Argo blasted two home runs for Illinois. He went 3-4 in the game with five RBIs and two runs scored.
Illini starter Will Strack struggled, allowing five runs in six innings, but the bullpen allowed only no runs and the offense banged out 17 hits to pick up the slack and secure the victory for the Illini.
OK clearly there’s a syntax error there (“the bullpen allowed only no runs”), but still. Kris Hammond of the Intelligent Information Laboratory at Northwestern University outlines the generative process this way:
Well, it starts with the numbers. And, in fact, in general, what we do is we go from numbers to story. So it looks at the box scores, it looks at the play-by-play information. And then it uses that to figure out what we call the angle. That is, what kind of game was this? Was it a back and forth? Was it a pitcher’s duel? And then from that, it actually generates the language.
Which of course is also what a human does. You can make the argument that the words and phrases that make up “color commentary,” like right-wing slogans, are easily databased – who isn’t sick of watching football games and listening to some idiot saying “You’ve got to move the ball down the field! You’ve got to put points on the board! That’s how you win the game!”
Obviously adding modifiers like “banged out” and “blast” and “struggle” isn’t the same as performing a deep and insightful analysis, but still – it’s definitely a step towards replacing the sort of writers who can only generate cliches. Personally, I believe that the more AI can replicate “thin speech” (“We are Standing Tall to Fight Socialism and Defend Marriage!” “Our Corporate Family is Synergizing Excellence!”) and take the place of those who are paid to create ever more bullshit, the more humans will be forced towards “rich speech” – how else will you know if you’re talking to a person? How else will we differentiate ourselves from the robots, if not by ceasing to be the robots we become now when we use thin speech?
AI research is definitely coming closer to realistic speech – check out the “Neverending Language Learner” at Carnegie Mellon:
NELL (“never ending language learner”) is only a prototype so far. It is to operate 24 hours a day, 7 days a week and perform two tasks each day: (1) reading and (2) learning. When NELL is reading, it extracts knowledge from web text and adds it to its internal knowledge base. When it goes in to the learning phase, it applies machine learning algorithms to its newly enlarged knowledge base, thereby enhancing its understanding of language. The researchers believe that NELL “holds the potential to yield major steps forward in the state of the art of natural language understanding.”
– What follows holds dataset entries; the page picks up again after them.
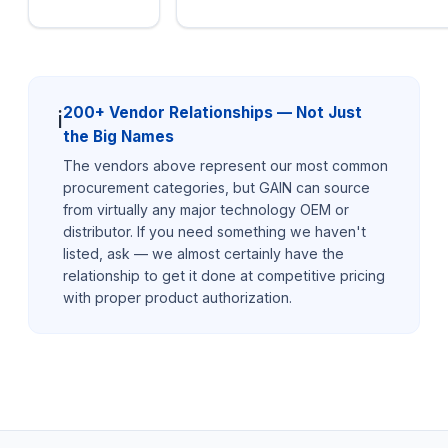
200+ Vendor Relationships — Not Just
ℹ️
the Big Names
The vendors above represent our most common
procurement categories, but GAIN can source
from virtually any major technology OEM or
distributor. If you need something we haven't
listed, ask — we almost certainly have the
relationship to get it done at competitive pricing
with proper product authorization.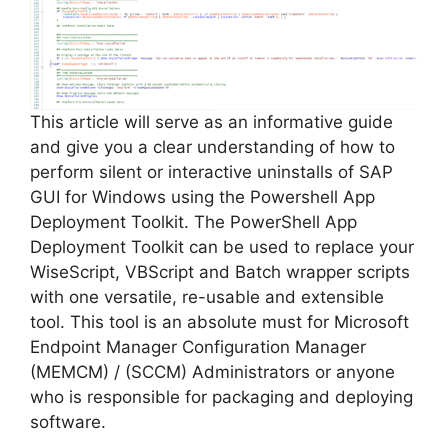
i
d
e
This article will serve as an informative guide
and give you a clear understanding of how to
perform silent or interactive uninstalls of SAP
o
GUI for Windows using the Powershell App
Deployment Toolkit. The PowerShell App
Deployment Toolkit can be used to replace your
WiseScript, VBScript and Batch wrapper scripts
with one versatile, re-usable and extensible
tool. This tool is an absolute must for Microsoft
Endpoint Manager Configuration Manager
(MEMCM) / (SCCM) Administrators or anyone
who is responsible for packaging and deploying
software.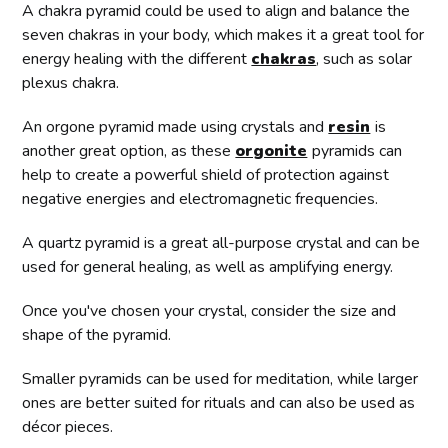
A chakra pyramid could be used to align and balance the
seven chakras in your body, which makes it a great tool for
energy healing with the different
chakras
, such as solar
plexus chakra.
An orgone pyramid made using crystals and
resin
is
another great option, as these
orgonite
pyramids can
help to create a powerful shield of protection against
negative energies and electromagnetic frequencies.
A quartz pyramid is a great all-purpose crystal and can be
used for general healing, as well as amplifying energy.
Once you've chosen your crystal, consider the size and
shape of the pyramid.
Smaller pyramids can be used for meditation, while larger
ones are better suited for rituals and can also be used as
décor pieces.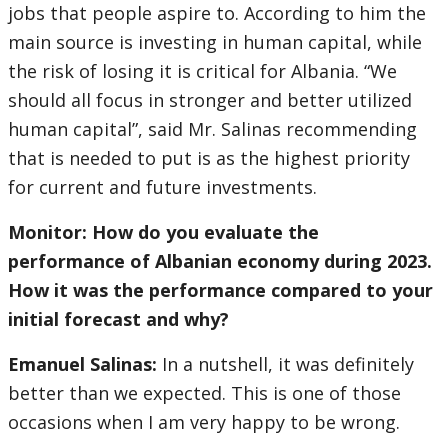
jobs that people aspire to. According to him the
main source is investing in human capital, while
the risk of losing it is critical for Albania. “We
should all focus in stronger and better utilized
human capital”, said Mr. Salinas recommending
that is needed to put is as the highest priority
for current and future investments.
Monitor: How do you evaluate the
performance of Albanian economy during 2023.
How it was the performance compared to your
initial forecast and why?
Emanuel Salinas:
In a nutshell, it was definitely
better than we expected. This is one of those
occasions when I am very happy to be wrong.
[Here in the story there’s a graphic that displays the input, “Carnegie Mellon has seven colleges and independent schools,” from which NELL decides “Carnegie Mellon is probably a university.”]
For now, they have focused on a specific language learning task, that of discovering noun phrases that belong to different classes. For example, “Carnegie Mellon” belongs to the class “University,” and “General Electric” belongs to the class “Company.” However, it gets more complicated because “Organization” is a superclass that both “Carnegie Mellon” and “General Electric” belong to. The task is highly appropriate for something like NELL because there are a nearly limitless of number of object classes in the English language. There is simply no existing database to tell computers that “cups” are kinds of “dishware” and that “calculators” are types of “electronics.” NELL could create a massive database like this, which would be extremely valuable to other AI researchers.
Exactly the sort of database Christopher would raid/steal to enhance Alex. I am creeping back towards actual novel writing – waking up early again and restless enough to write something, if only a blog post. Six weeks till my next trip to NYC, a place that always energizes me creatively, and reminds me that there’s a world outside Reno where I might be able afford to live, and thrive, someday. I need to believe there’s something besides emotional upset to be had as the output from my own writing process.